I'm struggling figuring out how to tackle down this exercise. I don't know how to approach this question. I guess the answer needs to be $I > 0$, because D is alwasy greater or equal then 1. And because inside the integral all the variables are not related to A, so you can see them as constants. So a solution would be $A^2/2 + C$. But I have the feeling that this approach might be wrong. The exercise goes like this.
Let $D=\{(x,y) \in \mathbb{R}^2 |1 \leq x^2 +y^2 \leq3 \}$ if $$I = \iint_D(|x+y|-x-y)dA$$ which of the following is true: $$I = 0$$ $$I > 0$$ $$I < 0$$
If you know the answer and would like to share it, it would be very much appreciated!
Thanks in advance
$ \displaystyle I = \iint_D(|x+y|- (x+y)) \ dA$
$D=\{(x,y) \in \mathbb{R}^2 |1 \leq x^2 +y^2 \leq3 \}$
$D$ is region between two circles centered at the origin with radius $1$ and $\sqrt3$.

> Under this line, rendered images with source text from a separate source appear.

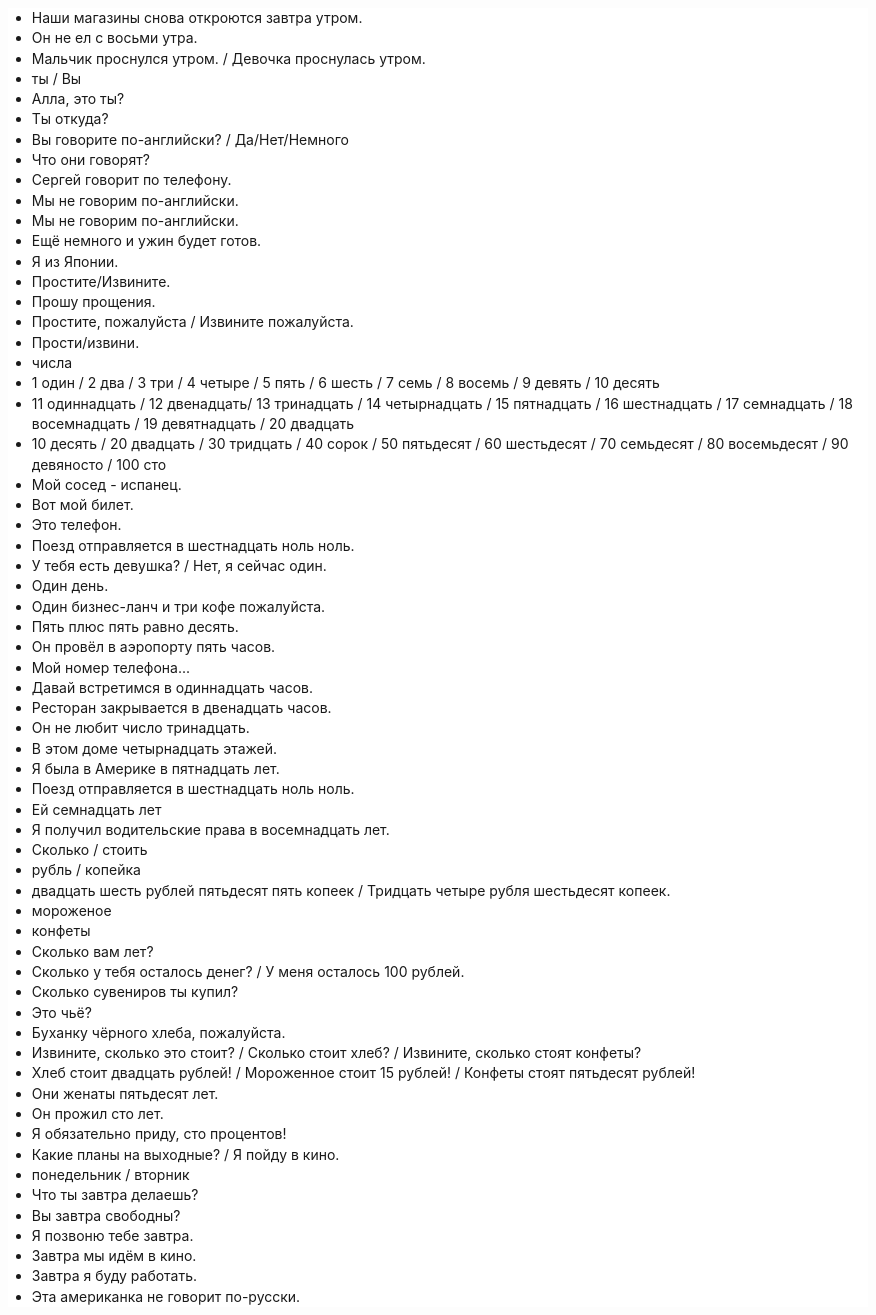 - Наши магазины снова откроются завтра утром.
- Он не ел с восьми утра.
- Мальчик проснулся утром. / Девочка проснулась утром.
- ты / Вы
- Алла, это ты?
- Ты откуда?
- Вы говорите по-английски? / Да/Нет/Немного
- Что они говорят?
- Сергей говорит по телефону.
- Мы не говорим по-английски.
- Мы не говорим по-английски.
- Ещё немного и ужин будет готов.
- Я из Японии.
- Простите/Извините.
- Прошу прощения.
- Простите, пожалуйста / Извините пожалуйста.
- Прости/извини.
- числа
- 1	один / 2	два / 3	три / 4	четыре / 5	пять / 6	шесть / 7	семь / 8	восемь / 9	девять / 10	десять
- 11 одиннадцать / 12 двенадцать/ 13 тринадцать / 14 четырнадцать / 15 пятнадцать / 16 шестнадцать / 17 семнадцать / 18 восемнадцать / 19 девятнадцать / 20 двадцать
- 10 десять / 20 двадцать / 30 тридцать / 40 сорок / 50 пятьдесят / 60 шестьдесят / 70 семьдесят / 80 восемьдесят / 90 девяносто / 100 сто
- Мой сосед - испанец.
- Вот мой билет.
- Это телефон.
- Поезд отправляется в шестнадцать ноль ноль.
- У тебя есть девушка? / Нет, я сейчас один.
- Один день.
- Один бизнес-ланч и три кофе пожалуйста.
- Пять плюс пять равно десять.
- Он провёл в аэропорту пять часов.
- Мой номер телефона...
- Давай встретимся в одиннадцать часов.
- Ресторан закрывается в двенадцать часов.
- Он не любит число тринадцать.
- В этом доме четырнадцать этажей.
- Я была в Америке в пятнадцать лет.
- Поезд отправляется в шестнадцать ноль ноль.
- Ей семнадцать лет
- Я получил водительские права в восемнадцать лет.
- Сколько / стоить
- рубль / копейкa
- двадцать шесть рублей пятьдесят пять копеек / Тридцать четыре рубля шестьдесят копеек.
- мороженое
- конфеты
- Сколько вам лет?
- Сколько у тебя осталось денег? / У меня осталось 100 рублей.
- Сколько сувениров ты купил?
- Это чьё?
- Буханку чёрного хлеба, пожалуйста.
- Извините, сколько это стоит? /  Сколько стоит хлеб?  / Извините, сколько стоят конфеты?
- Хлеб стоит двадцать рублей! / Мороженное стоит 15 рублей! / Конфеты стоят пятьдесят рублей!
- Они женаты пятьдесят лет.
- Он прожил сто лет.
- Я обязательно приду, сто процентов!
- Какие планы на выходные? / Я пойду в кино.
- понедельник / вторник
- Что ты завтра делаешь?
- Вы завтра свободны?
- Я позвоню тебе завтра.
- Завтра мы идём в кино.
- Завтра я буду работать.
- Эта американка не говорит по-русски.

Now in the given region, let's check the sign of the integrand $|x+y| - (x+y)$. Given the absolute term, it is simpler to check the sign in each quadrant separately.
In first quadrant, $x, y \geq 0$ and so integrand is zero and so is the integral.
In second quadrant, $x$ is negative and $y$ is positive. So we divide the region in two -
i) when $y \geq |x|$, the integrand is zero.
ii) when $y \leq |x|$, the integrand is $- 2(x+y)$, which is positive.
So in second quadrant, integral is positive.
Similarly, show that the integral is positive in quadrant $3$ and $4$ as well.
So, $I \gt 0$.